Por favor, no me olvides

Capítulo 3

El Verano pasaba como una ráfaga de viento. Adrián y yo nos juntábamos cada tarde para jugar.

Había comprendido que él era ciego y por lo tanto no podía verme. Siendo tan pequeña no podía entenderlo del todo. Mis ojos se convirtieron en los suyos.

—¿Qué es lo que ves? —preguntó. Era la misma pregunta casi todos los días, y a mí me emocionaba explicarle lo que se encontraba a nuestro al rededor.

Estábamos acostados en el césped de mi casa comiendo una manzana.

—Nubes —respondí.

—¿Cómo son? —Mi mente pensó rápidamente en una explicación lo suficientemente entendible para él.

—Mm —emití pensando—. ¿Has tocado los algodones de azúcar?

—Sí.

—Así son. —En mi joven mente los relacionaba con algodones de azúcar—. Sólo que las nubes están en lo alto del cielo, de ellas cae la lluvia.

—Quisiera tocar las nubes.

—Hay cosas que no se pueden tocar Adrián. —Me puse boca bajo para verlo—. Como el sol.

—Pero pueden sentirse—dijo él con orgullo—. Como el amor. Quizá el amor es como las nubes y el sol; no pueden tocarse, pero pueden sentirse.

—¿Y cómo podrían sentirse las nubes?

—Mmm. No lo sé. Cuando lo descubra te diré. —Sonrió tomando mi mano—. ¿Puedo preguntarte algo?

—Sí.

—¿Podría tocar tu cara? —La pregunta me tomó por sorpresa.

—Cla-claro.

Adrián se sentó y yo lo imité. Se acercó tanto que podía ver a detalle sus ojos. Acarició con sus pequeñas manos mi frente, éstas bajaron hacia mi nariz, palpó con ellas mis mejillas sonrojadas, luego mis ojos, mis cejas, y finalmente mis labios. Una sonrisa apareció en los suyos. Sonreí también.

—Tienes los ojos más bonitos que haya visto —susurré perdiéndome en el brillo de ellos—. Son como una galaxia.

El comentario le hizo reír provocando hoyuelos en sus mejillas.

Días después adopté la idea de ponerme una venda en los ojos en cada momento. De esa forma, comprendería más lo que sentía mi nuevo amigo. Apenas me levantaba hacía uso de ella hasta que me dormía.

Aprendí a apreciar más el sentido de la vista. Sin embargo, también aprendí a sacar mejor provecho a mis otros sentidos. A veces llovía, y el olor de la tierra húmeda llegaba a nuestras narices. Ambos amábamos el olor a lluvia.

Un día de esos, mientras cenaba con papá me atreví a preguntar:

—¿Cómo era mamá? —Papá carraspeo. El tema siempre le parecía difícil de abarcar.

—Ya te lo he dicho muchas veces Annie.

—¿Por qué nunca me llevas con su familia?

—Fuimos cuando tenías cinco años, no lo recuerdas —masculló dándole un sorbo a su café.

—¿Por qué no volvemos a ir?

—Annie, ya te lo he dicho. No tenemos nada a qué volver. Estamos bien así.

—Quiero conocerlos —dije como casi siempre solía decir. Papá nunca me llevaba a ver a la familia de mi madre, tampoco a la suya. No lo entendía—. Tampoco me llevas a ver la lápida de mamá... La extraño.

Mi padre suspiró con cansancio. Tomó mis manos y me miró fijamente.

—No lo entiendes. No quiero que podamos separarnos —habló viéndome con los ojos cristalinos. Sabía que hablaba con sinceridad, sin embargo yo no entendía a qué se refería.

—Nadie nos va a separar nunca.

Sonrió.

—¿Tú y yo contra el mundo? —dijo extendiéndome su meñique.

—Tú y yo contra el mundo, papá. —Extendí el mío entrelazándolo con el de mi padre.

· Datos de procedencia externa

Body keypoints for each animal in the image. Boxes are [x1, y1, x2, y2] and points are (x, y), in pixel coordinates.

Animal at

                             ♦

Aquél verano aprendí a ponerme en los zapatos del otro, y aunque Adrián no lo sabía, yo hacía uso de la venda cada que nos encontrábamos juntos. Temía a contarle, puesto que no sabía cómo podría reaccionar.

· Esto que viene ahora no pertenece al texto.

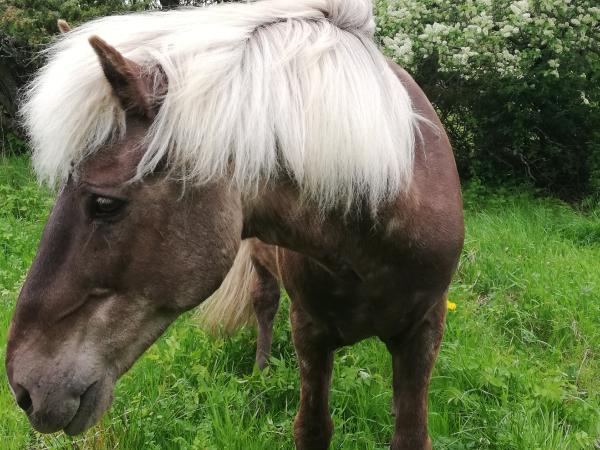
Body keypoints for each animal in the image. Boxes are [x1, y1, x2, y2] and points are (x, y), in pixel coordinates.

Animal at [5, 1, 464, 448]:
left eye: (104, 203)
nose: (23, 390)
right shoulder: (309, 330)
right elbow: (312, 427)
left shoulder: (423, 331)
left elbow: (409, 433)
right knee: (264, 302)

Y así, las semanas fueron pasando, haciendo que mi amistad con mi nuevo amigo se hiciese cada vez más fuerte.

A veces íbamos juntos a jugar al parque que se encontraba atrás de mi casa, otras tantas nos quedábamos en el patio simplemente a platicar de lo bien que sabían los helados que vendían en el parque, o de lo desagradable que era la niña que se encontraba en éste todos los días.

No había ni un solo día en el que no estuviésemos juntos. Nos habíamos hecho muy cercanos en muy poco tiempo, y yo no tenía idea de lo tan unidos que nos volveríamos al pasar de éste.